# 'I hate lakes', says Jumeirah Lakes Towers boss



## XDoodlebugger (Jan 24, 2012)

Who needs a lake when you can have a Gold Souk?


'I hate lakes', says Jumeirah Lakes Towers boss | ConstructionWeekOnline.com


----------



## Gavtek (Aug 23, 2009)

If they finish sorting out the roads and reverse their ridiculous policy on parking, then JLT would be a great place to live and work.

There's a fantastic selection of independent restaurants and cafes, rents are reasonable for the most part, good public transport links, close to Marina/Beach, etc.

Yet, they seem fixated on ruining it for everyone.


----------



## XDoodlebugger (Jan 24, 2012)

Gavtek said:


> If they finish sorting out the roads and reverse their ridiculous policy on parking, then JLT would be a great place to live and work.
> 
> There's a fantastic selection of independent restaurants and cafes, rents are reasonable for the most part, good public transport links, close to Marina/Beach, etc.
> 
> Yet, they seem fixated on ruining it for everyone.

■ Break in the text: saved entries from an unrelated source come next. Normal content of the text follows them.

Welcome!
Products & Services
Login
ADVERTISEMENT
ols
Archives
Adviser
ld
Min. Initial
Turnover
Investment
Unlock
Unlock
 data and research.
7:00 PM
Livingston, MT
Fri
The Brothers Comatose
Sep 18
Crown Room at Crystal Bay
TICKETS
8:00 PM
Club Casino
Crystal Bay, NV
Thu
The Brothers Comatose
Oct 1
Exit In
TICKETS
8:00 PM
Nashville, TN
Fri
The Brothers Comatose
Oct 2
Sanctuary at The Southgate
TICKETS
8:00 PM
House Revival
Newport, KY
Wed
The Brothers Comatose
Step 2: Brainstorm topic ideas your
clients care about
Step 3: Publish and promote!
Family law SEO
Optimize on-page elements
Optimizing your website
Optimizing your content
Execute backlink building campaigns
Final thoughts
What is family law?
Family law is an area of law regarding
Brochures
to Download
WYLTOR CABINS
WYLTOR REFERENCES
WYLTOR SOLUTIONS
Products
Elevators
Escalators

Pretty much the way I read it. If the guy really likes efficiency then he needs to finish the damn roads and stop worrying about the lakes!


----------



## Chocoholic (Oct 29, 2012)

I have to go there later - dreading it.


----------



## Tropicana (Apr 29, 2010)

To be fair, he has responded personally in the comments section of the original article saying he will not change anything and that he was just expressing a personal preference

I moved out of JLT only and only because of their absurd parking policies where visitors cant stay more than 2 hours, and when even after 50% spaces lie empty, mgmt can claim "parking shortage" and send teams at midnight to go through each and every of the 600 spaces to ensure no one has parked in an empty spot.


----------



## Guest (Jul 14, 2013)

Personally I like the lake view from my window, however the lakes are really not taken care of and I have no idea why they look so dark green. So maybe a park with social activities might not be a bad idea.

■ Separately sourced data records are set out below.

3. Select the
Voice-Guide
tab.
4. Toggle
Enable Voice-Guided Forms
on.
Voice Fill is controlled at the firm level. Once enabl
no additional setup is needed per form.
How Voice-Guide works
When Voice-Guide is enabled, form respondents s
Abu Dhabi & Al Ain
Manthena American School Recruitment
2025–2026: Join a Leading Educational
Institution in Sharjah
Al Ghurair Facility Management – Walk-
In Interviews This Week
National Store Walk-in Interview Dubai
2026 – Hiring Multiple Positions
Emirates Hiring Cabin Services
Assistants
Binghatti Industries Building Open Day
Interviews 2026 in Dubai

On the other hand, I cannot agree more with everyone about parking and road issues. I am still stubborn to not pay 5k a year for parking in my own apartment. So I use the free ones in Cluster H.


----------



## dizzyizzy (Mar 30, 2008)

I just wish they fixed that dog damn bottleneck situation for once and all. Why is it taking them so long????


----------



## XDoodlebugger (Jan 24, 2012)

dizzyizzy said:


> I just wish they fixed that dog damn bottleneck situation for once and all. Why is it taking them so long????


I work in the construction segment selling technology that dramatically increases the efficiency of these types of projects. These systems are implemented world wide but with limited adoption here.

After spending some time in this region and speaking with many construction managers I have come to the conclusion it is job security. If a job gets done and there is not another project the people involved would need to probably go home. If the company actually has another project lined up then there is much more interest. Just a theory.


----------



## dizzyizzy (Mar 30, 2008)

XDoodle****** said:


> I work in the construction segment selling technology that dramatically increases the efficiency of these types of projects. These systems are implemented world wide but with limited adoption here.
> 
> After spending some time in this region and speaking with many construction managers I have come to the conclusion it is job security. If a job gets done and there is not another project the people involved would need to probably go home. If the company actually has another project lined up then there is much more interest. Just a theory.


Well, being this Dubai, that actually makes perfect sense!!


----------



## Gavtek (Aug 23, 2009)

nathanalgren said:


> Personally I like the lake view from my window, however the lakes are really not taken care of and I have no idea why they look so dark green. So maybe a park with social activities might not be a bad idea.


The original plan was to link it to the water in the Marina using some sort of pumping system. 

I guess that proved to be too expensive so instead they send 2 African lads out in a rubber dinghy with a big bucket of chlorine pellets.


----------



## vantage (May 10, 2012)

"While Bin Sulayem does not yet have *any concrete plans* for the other lakes he told Arabian Business he liked the idea of a mini gold souk."

ha ha - i'm sure there's plenty of concrete involved!


----------



## XDoodlebugger (Jan 24, 2012)

This didn't take long!

New mosque to be built on JLT lake site | ConstructionWeekOnline.com


----------



## QOFE (Apr 28, 2013)

XDoodle****** said:


> This didn't take long!
> 
> New mosque to be built on JLT lake site | ConstructionWeekOnline.com


It actually took a lot longer than expected. More traffic coming JLT way...


----------



## Gavtek (Aug 23, 2009)

QOFE said:


> It actually took a lot longer than expected. More traffic coming JLT way...


Only on a Friday lunchtime, not worth worrying about.


----------



## Felixtoo2 (Jan 16, 2009)

That 04.30 alarm call should certainly " enhance the neighbourhood" !


----------